### Aim of the exercise
Would you please return every line from the listing that contains the word "Left"?

----------

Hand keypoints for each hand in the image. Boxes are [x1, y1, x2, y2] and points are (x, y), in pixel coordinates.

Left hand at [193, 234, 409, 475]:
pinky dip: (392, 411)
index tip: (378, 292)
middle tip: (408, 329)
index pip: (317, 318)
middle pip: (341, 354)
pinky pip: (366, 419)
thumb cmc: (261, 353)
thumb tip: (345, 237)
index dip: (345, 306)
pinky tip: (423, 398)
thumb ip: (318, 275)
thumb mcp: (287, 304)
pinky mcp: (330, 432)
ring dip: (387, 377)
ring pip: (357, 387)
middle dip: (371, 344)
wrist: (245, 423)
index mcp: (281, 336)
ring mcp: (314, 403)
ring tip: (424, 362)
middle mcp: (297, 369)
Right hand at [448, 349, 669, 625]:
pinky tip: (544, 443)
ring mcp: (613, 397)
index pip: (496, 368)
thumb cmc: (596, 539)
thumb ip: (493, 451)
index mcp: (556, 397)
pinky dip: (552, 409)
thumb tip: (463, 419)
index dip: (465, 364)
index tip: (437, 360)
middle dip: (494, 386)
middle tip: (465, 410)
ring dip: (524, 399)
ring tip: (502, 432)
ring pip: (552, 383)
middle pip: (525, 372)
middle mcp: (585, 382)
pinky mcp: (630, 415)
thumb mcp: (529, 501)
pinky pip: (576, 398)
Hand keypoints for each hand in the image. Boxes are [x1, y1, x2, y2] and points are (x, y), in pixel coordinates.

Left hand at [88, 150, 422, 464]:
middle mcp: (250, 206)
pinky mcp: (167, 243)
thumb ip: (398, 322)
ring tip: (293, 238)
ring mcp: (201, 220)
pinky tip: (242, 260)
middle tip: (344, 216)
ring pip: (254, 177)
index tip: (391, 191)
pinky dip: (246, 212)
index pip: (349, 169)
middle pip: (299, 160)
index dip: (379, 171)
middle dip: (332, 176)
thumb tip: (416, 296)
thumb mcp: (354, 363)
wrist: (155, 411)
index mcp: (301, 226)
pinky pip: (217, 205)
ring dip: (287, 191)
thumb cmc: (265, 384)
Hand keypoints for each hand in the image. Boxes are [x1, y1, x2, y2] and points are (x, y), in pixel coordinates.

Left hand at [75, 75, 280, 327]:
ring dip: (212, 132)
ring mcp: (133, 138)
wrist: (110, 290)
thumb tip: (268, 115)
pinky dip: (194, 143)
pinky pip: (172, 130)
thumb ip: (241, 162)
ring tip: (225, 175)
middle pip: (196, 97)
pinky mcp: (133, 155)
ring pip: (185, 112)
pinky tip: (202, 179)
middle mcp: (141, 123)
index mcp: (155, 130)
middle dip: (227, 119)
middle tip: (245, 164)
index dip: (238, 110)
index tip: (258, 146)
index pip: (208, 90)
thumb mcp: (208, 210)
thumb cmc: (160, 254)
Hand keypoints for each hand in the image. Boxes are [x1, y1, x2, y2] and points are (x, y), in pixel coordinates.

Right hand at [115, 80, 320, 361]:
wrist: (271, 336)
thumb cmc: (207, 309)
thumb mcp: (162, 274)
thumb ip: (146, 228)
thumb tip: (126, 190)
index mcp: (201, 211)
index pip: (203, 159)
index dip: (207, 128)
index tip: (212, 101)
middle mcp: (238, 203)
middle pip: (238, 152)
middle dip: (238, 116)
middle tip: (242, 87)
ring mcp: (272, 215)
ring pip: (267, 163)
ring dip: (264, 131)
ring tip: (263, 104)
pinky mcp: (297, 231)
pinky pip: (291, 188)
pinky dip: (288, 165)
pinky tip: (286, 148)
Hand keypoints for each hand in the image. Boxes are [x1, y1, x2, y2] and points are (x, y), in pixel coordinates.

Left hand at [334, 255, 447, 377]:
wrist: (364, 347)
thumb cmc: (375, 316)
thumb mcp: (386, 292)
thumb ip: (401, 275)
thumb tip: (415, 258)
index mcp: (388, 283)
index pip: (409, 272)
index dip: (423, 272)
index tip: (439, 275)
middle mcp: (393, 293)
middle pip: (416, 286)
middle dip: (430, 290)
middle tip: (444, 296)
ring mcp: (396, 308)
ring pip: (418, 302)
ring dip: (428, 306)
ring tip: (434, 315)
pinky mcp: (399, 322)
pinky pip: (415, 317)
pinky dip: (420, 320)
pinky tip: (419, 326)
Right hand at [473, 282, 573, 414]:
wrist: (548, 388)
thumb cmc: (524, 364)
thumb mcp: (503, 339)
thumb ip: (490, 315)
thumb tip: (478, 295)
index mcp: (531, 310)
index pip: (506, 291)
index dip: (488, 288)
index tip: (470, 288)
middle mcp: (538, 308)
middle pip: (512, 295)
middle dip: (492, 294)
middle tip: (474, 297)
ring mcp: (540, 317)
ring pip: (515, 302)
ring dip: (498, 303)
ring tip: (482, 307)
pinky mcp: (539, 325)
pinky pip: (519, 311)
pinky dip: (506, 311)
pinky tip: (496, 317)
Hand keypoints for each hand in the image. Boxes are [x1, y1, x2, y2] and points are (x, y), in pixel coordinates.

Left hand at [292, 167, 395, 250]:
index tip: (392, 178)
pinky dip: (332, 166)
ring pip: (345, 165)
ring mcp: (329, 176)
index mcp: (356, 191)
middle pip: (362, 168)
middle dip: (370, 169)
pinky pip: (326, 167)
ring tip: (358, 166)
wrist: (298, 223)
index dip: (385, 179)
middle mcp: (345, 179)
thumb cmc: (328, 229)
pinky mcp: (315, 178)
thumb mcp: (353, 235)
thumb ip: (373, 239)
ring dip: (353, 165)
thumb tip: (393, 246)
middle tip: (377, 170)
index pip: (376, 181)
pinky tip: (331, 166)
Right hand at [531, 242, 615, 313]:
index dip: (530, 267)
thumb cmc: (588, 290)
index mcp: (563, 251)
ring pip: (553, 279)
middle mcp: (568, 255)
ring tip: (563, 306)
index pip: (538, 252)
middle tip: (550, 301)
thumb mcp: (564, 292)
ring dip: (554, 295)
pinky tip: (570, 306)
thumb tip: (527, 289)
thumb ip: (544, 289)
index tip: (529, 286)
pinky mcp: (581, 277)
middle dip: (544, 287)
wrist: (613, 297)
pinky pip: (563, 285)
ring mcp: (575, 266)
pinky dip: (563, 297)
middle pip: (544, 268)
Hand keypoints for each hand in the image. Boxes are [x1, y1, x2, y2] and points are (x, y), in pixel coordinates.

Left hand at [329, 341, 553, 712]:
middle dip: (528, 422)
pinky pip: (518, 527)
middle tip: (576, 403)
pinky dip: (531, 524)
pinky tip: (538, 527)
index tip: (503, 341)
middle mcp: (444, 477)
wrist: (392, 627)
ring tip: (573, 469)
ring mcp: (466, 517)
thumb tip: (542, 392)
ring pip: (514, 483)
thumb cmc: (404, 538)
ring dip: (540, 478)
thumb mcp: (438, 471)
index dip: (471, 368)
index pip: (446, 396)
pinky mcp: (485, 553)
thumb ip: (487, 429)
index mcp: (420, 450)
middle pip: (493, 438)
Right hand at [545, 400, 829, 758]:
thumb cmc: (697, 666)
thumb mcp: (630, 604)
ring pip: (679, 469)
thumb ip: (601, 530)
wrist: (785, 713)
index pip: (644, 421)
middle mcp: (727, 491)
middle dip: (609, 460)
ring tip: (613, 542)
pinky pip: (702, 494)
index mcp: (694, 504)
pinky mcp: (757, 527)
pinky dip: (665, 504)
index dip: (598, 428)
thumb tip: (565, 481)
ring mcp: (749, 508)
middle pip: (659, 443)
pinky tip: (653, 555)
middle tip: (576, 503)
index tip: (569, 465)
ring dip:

----------

### The completed task
Left hand at [193, 234, 409, 475]:
Left hand at [88, 150, 422, 464]:
Left hand at [75, 75, 280, 327]:
Left hand at [334, 255, 447, 377]:
Left hand at [292, 167, 395, 250]:
Left hand at [329, 341, 553, 712]:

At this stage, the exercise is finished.